--- MATERIAL PROVIDED Enclosed Below ---
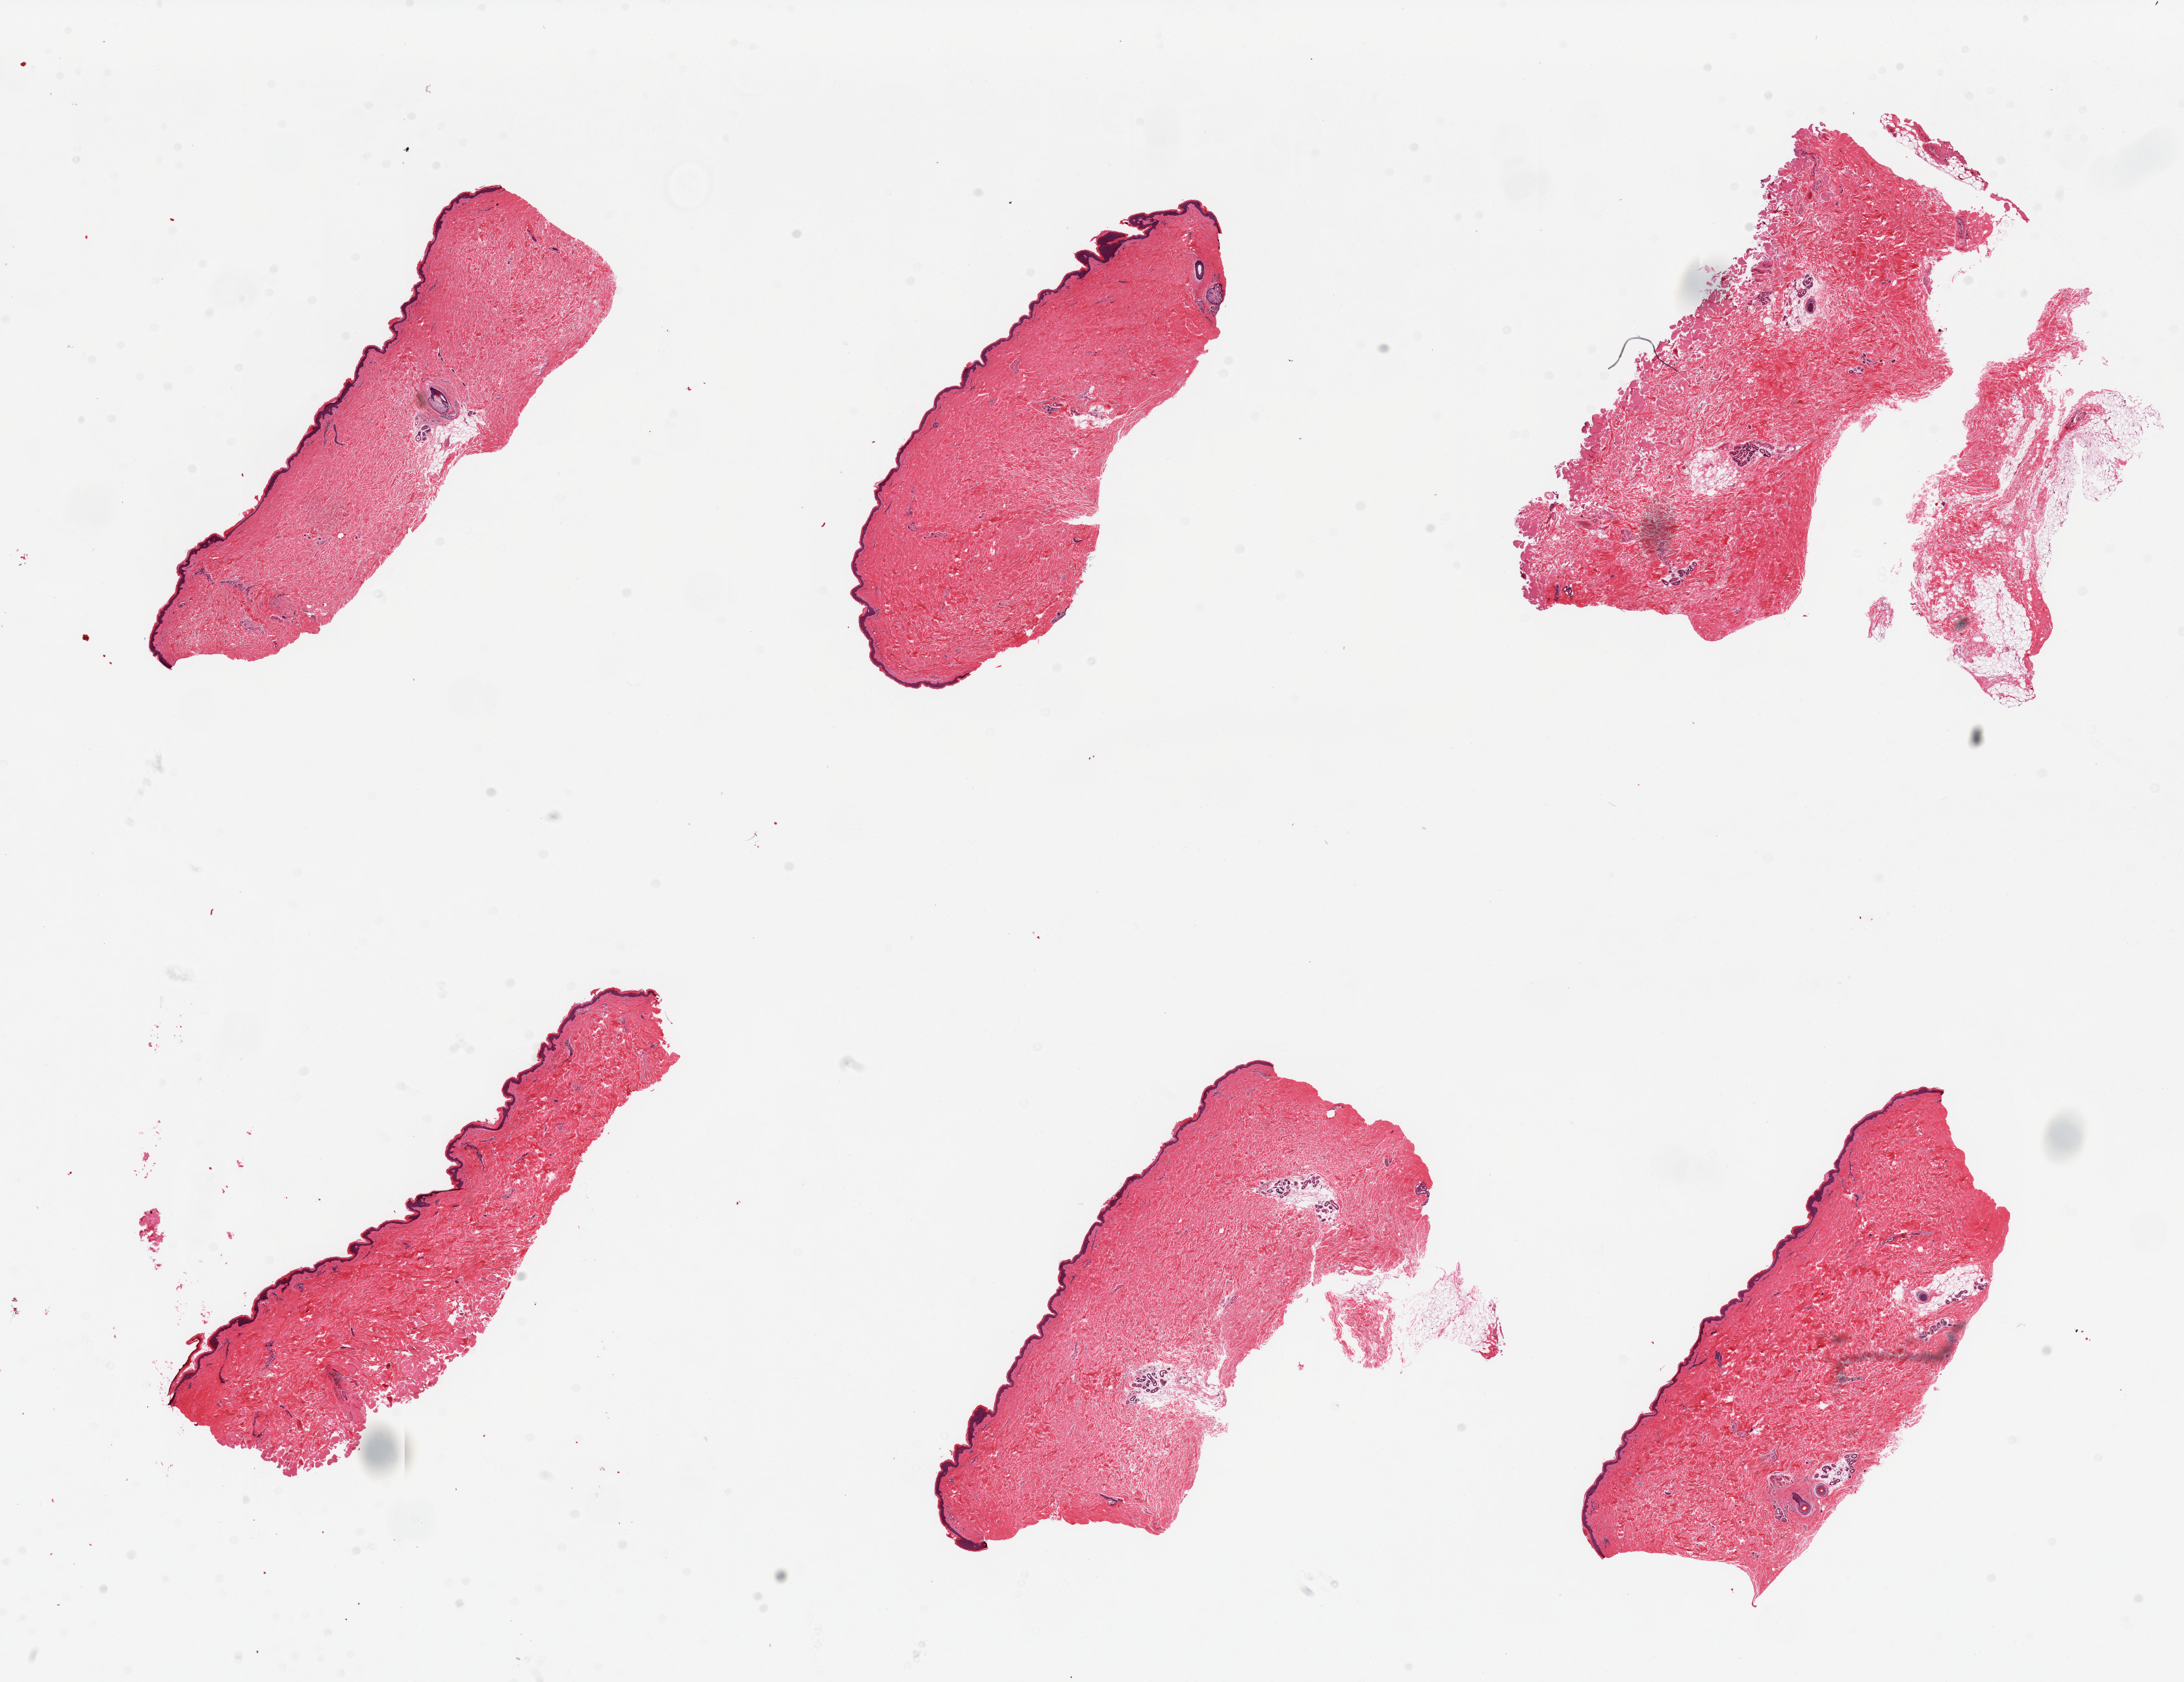
Whole-slide image, H&E stain — shown as a low-resolution overview of the whole scanned area (about 26.6 x 20.5 mm, slide scanned at 20x). PAXgene-fixed paraffin-embedded (PFPE) section. Section of skin of suprapubic region (target tissue). Donor tissue sample.
Pathologist's review note for this sample: 6 pieces; 1 piece without epidermis (in this section).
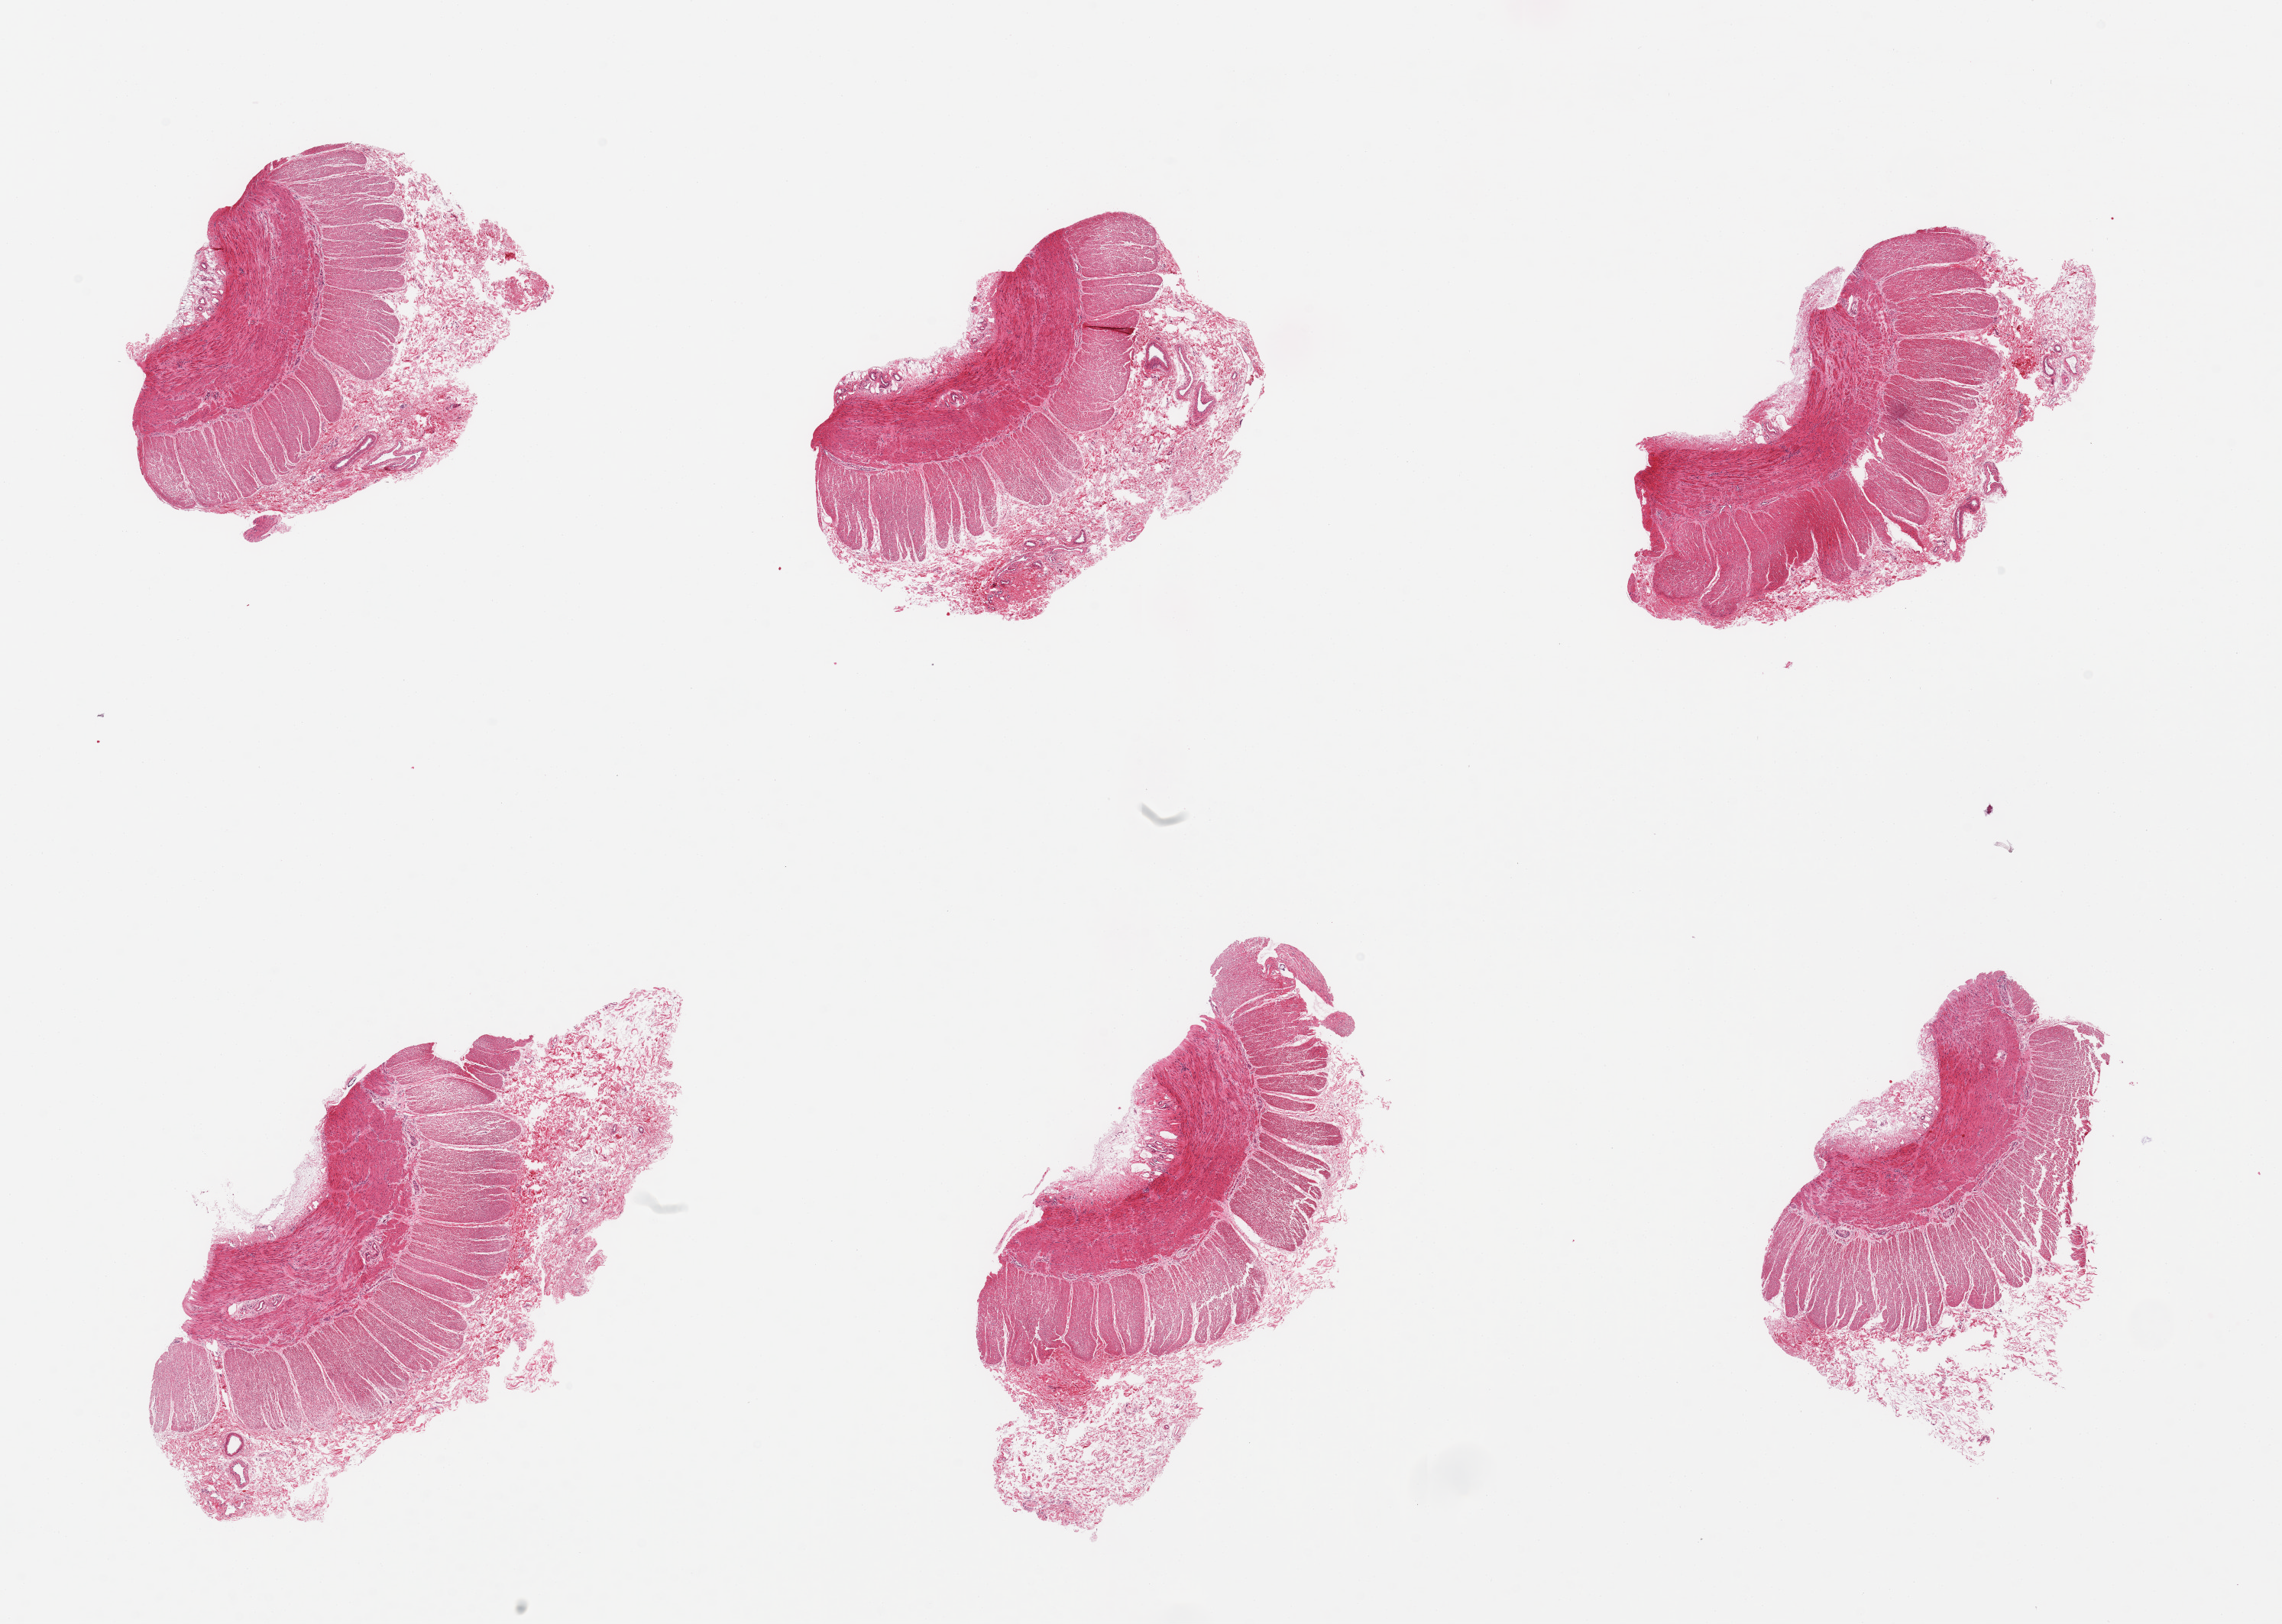
Whole-slide image, hematoxylin and eosin (H&E) stain — shown as a low-resolution overview of the whole scanned area (about 23.6 x 16.8 mm, slide scanned at 20x), PAXgene-fixed, paraffin-embedded tissue, sampled site (target tissue): transverse colon, donor tissue sample.
- reviewer comment on this tissue sample: 6 pieces; all have muscle, but no mucosa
--- End of Enclosed MATERIAL PROVIDED ---
**GOAL OF THE EXERCISE**: Return every line above that contains the word "this".

**ANSWER**:
Pathologist's review note for this sample: 6 pieces; 1 piece without epidermis (in this section).
- reviewer comment on this tissue sample: 6 pieces; all have muscle, but no mucosa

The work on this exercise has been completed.